What to do: Retype every line of the listing below without any changes, and leave the pictures out of your answer.

BEGIN Data for this task

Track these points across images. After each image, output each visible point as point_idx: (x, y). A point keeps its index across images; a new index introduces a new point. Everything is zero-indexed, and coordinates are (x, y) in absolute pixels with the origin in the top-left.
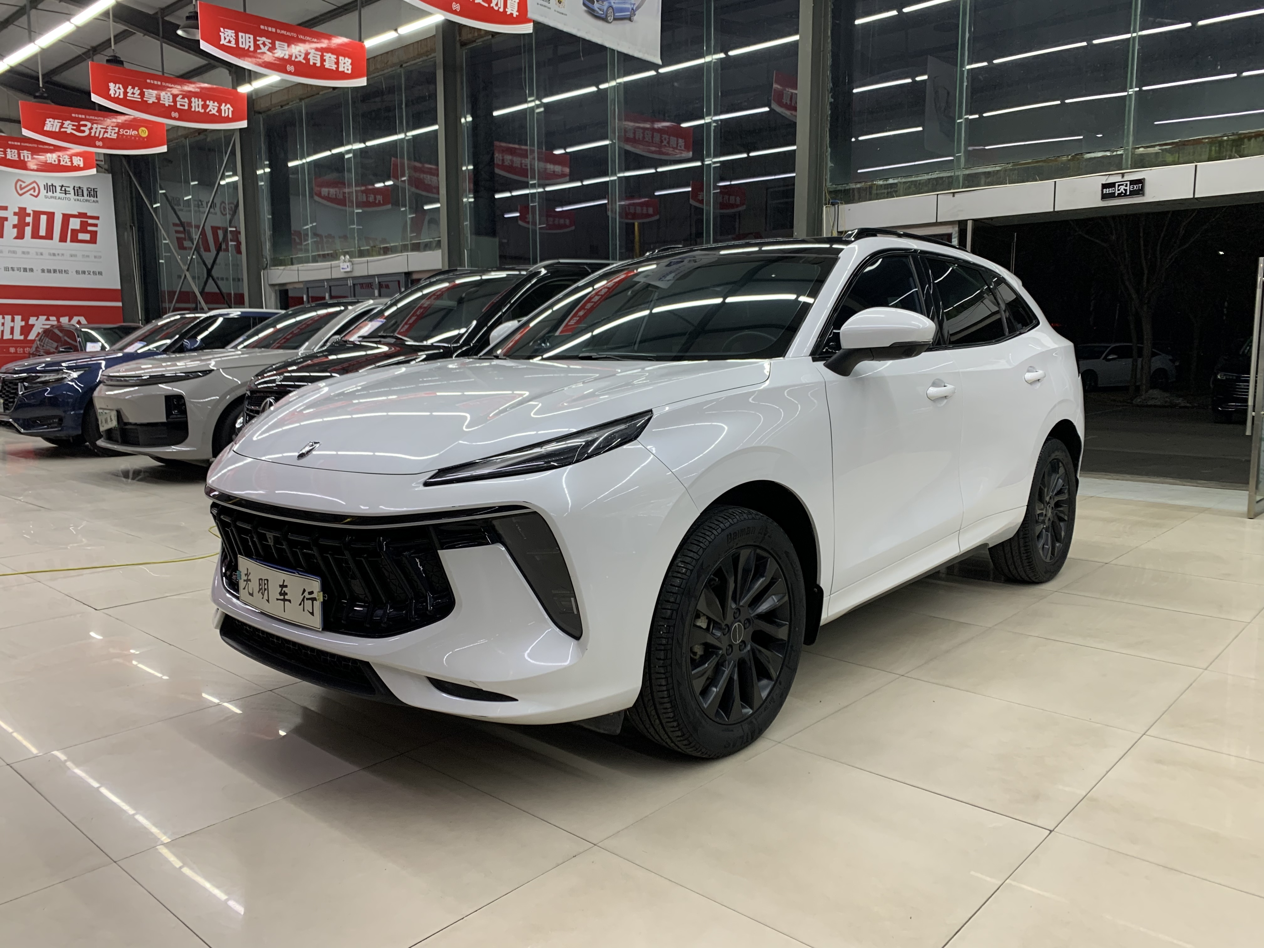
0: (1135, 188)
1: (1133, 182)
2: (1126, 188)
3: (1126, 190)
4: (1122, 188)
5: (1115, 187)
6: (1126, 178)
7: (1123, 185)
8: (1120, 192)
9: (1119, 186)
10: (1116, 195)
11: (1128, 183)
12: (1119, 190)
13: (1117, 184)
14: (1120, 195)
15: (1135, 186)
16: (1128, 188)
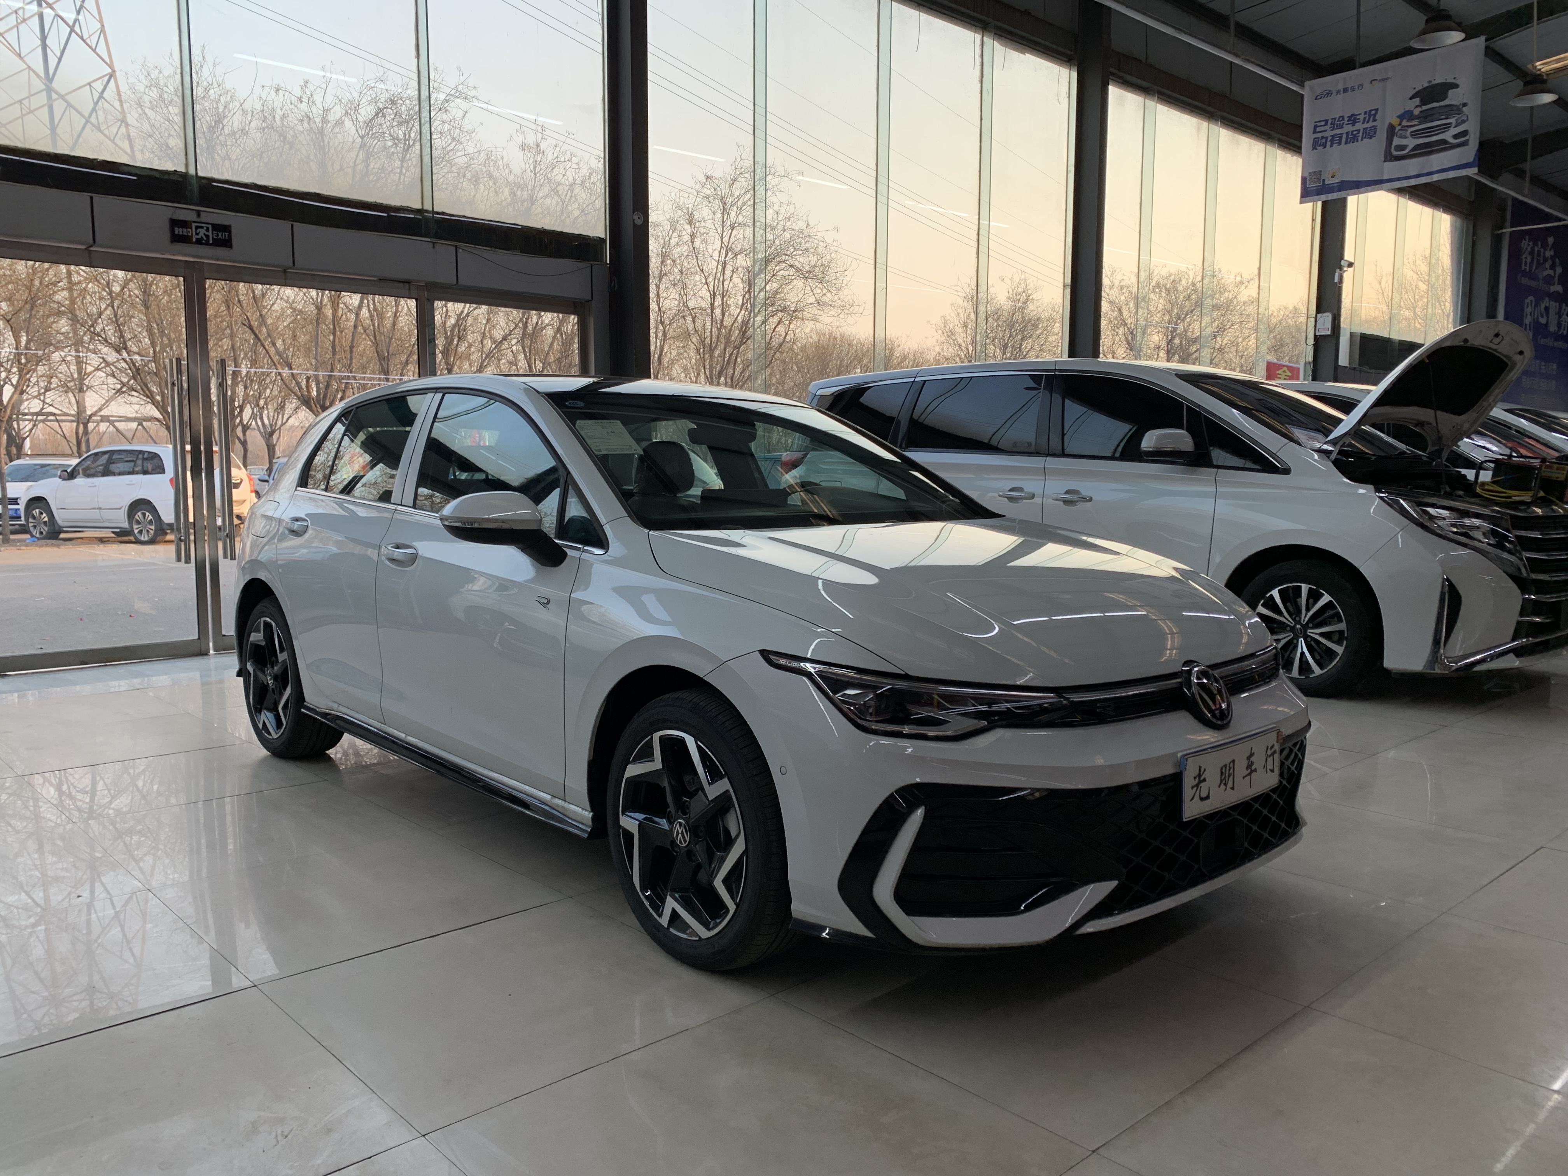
0: (220, 236)
1: (217, 227)
2: (207, 233)
3: (208, 236)
4: (202, 232)
5: (191, 228)
6: (204, 218)
7: (202, 227)
8: (199, 237)
9: (197, 227)
10: (194, 240)
11: (210, 226)
12: (197, 234)
13: (194, 225)
14: (199, 242)
15: (220, 234)
16: (210, 234)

END Data for this task

Expected answer:
Track these points across images. After each image, output each visible point as point_idx: (x, y). A point keeps its index across images; a new index introduces a new point. Everything is zero-indexed, and coordinates are (x, y) in absolute pixels with the origin in the top-left.
0: (1135, 188)
1: (1133, 182)
2: (1126, 188)
3: (1126, 190)
4: (1122, 188)
5: (1115, 187)
6: (1126, 178)
7: (1123, 185)
8: (1120, 192)
9: (1119, 186)
10: (1116, 195)
11: (1128, 183)
12: (1119, 190)
13: (1117, 184)
14: (1120, 195)
15: (1135, 186)
16: (1128, 188)
0: (220, 236)
1: (217, 227)
2: (207, 233)
3: (208, 236)
4: (202, 232)
5: (191, 228)
6: (204, 218)
7: (202, 227)
8: (199, 237)
9: (197, 227)
10: (194, 240)
11: (210, 226)
12: (197, 234)
13: (194, 225)
14: (199, 242)
15: (220, 234)
16: (210, 234)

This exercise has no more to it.